En août, la collecte de l’UE-27 n’a en somme progressé que de +0,4% /2019, à un peu moins de 12 millions de tonnes, soit la progression la moins marquée des 12 derniers mois et qui tranche avec le fort rebond de juillet (+2,2%). Cette croissance modérée peut s’expliquer par un mois d’août 2019 qui avait été plutôt dynamique, mais elle est aussi la conséquence de l’arrêt de croissance en France, en Allemagne et aux Pays-Bas. La dynamique néerlandaise s’est elle aussi enrayée en août (-1,5% /2019), soit  son 1er recul d’une année sur l’autre depuis juillet 2019. Le prix du lait payé aux producteurs néerlandais, qui avait reculé en août à 330 €/1 000 l, a retrouvé en septembre son niveau de juillet (340 €/1 000 l).

En Irlande, pays parmi les plus dynamiques, la croissance de la production a certes été un peu moins prononcée en août (+3% /2019) qu’en juillet, mais exactement dans la tendance à l’œuvre depuis janvier avec une hausse sur les 8 premiers mois de l’année de +3 % (+12% /2018 !). Le prix payé aux producteurs irlandais a poursuivi sa remontée : à 329 €/ 1 000 l (source MMO), soit +6% /2019.

La Pologne affiche une collecte toujours croissante (+2,0 % /2019), mais sensiblement moins forte que sur les 8 premiers mois de 2020 (+2,6% /2019).
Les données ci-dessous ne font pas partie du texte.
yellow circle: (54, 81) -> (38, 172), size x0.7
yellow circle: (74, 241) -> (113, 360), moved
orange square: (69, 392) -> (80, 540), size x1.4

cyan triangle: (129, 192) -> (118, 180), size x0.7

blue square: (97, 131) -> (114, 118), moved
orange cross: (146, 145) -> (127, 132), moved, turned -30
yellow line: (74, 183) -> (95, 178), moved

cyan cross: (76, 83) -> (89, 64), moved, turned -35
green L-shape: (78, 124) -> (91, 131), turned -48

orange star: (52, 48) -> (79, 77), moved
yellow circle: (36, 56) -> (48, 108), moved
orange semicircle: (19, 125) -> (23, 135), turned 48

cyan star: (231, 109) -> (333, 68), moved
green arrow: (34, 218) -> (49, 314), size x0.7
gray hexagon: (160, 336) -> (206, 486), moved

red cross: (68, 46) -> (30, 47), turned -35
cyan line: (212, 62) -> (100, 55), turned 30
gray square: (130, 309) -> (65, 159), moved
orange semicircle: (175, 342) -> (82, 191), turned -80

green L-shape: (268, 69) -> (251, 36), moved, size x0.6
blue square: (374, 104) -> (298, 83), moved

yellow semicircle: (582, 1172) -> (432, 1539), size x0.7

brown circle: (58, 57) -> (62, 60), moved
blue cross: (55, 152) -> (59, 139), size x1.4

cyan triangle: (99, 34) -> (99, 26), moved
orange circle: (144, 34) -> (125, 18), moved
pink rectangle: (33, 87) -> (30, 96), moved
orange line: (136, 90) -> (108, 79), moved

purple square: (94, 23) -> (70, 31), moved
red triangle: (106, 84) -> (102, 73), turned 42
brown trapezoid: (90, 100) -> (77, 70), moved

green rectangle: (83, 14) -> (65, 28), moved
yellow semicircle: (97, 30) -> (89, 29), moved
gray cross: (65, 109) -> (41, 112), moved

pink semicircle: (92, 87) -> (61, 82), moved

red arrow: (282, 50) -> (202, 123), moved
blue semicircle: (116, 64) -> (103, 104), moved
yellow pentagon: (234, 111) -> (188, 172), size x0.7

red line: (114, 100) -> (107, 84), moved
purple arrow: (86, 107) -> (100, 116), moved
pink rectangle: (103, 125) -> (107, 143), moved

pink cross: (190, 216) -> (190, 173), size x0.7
L’Italie a elle aussi connu une hausse de sa collecte sur août (+2,7%), bénéficiant de conditions plus favorables que ses voisins au Nord. En cumul depuis janvier, la collecte approche 8,6 millions de tonnes, soit +4% /2019.

Cumulée sur huit mois, la collecte de l’UE-27 a progressé de +1,4% /2019 (effet bissextile neutralisé), à 98,9 millions de tonnes.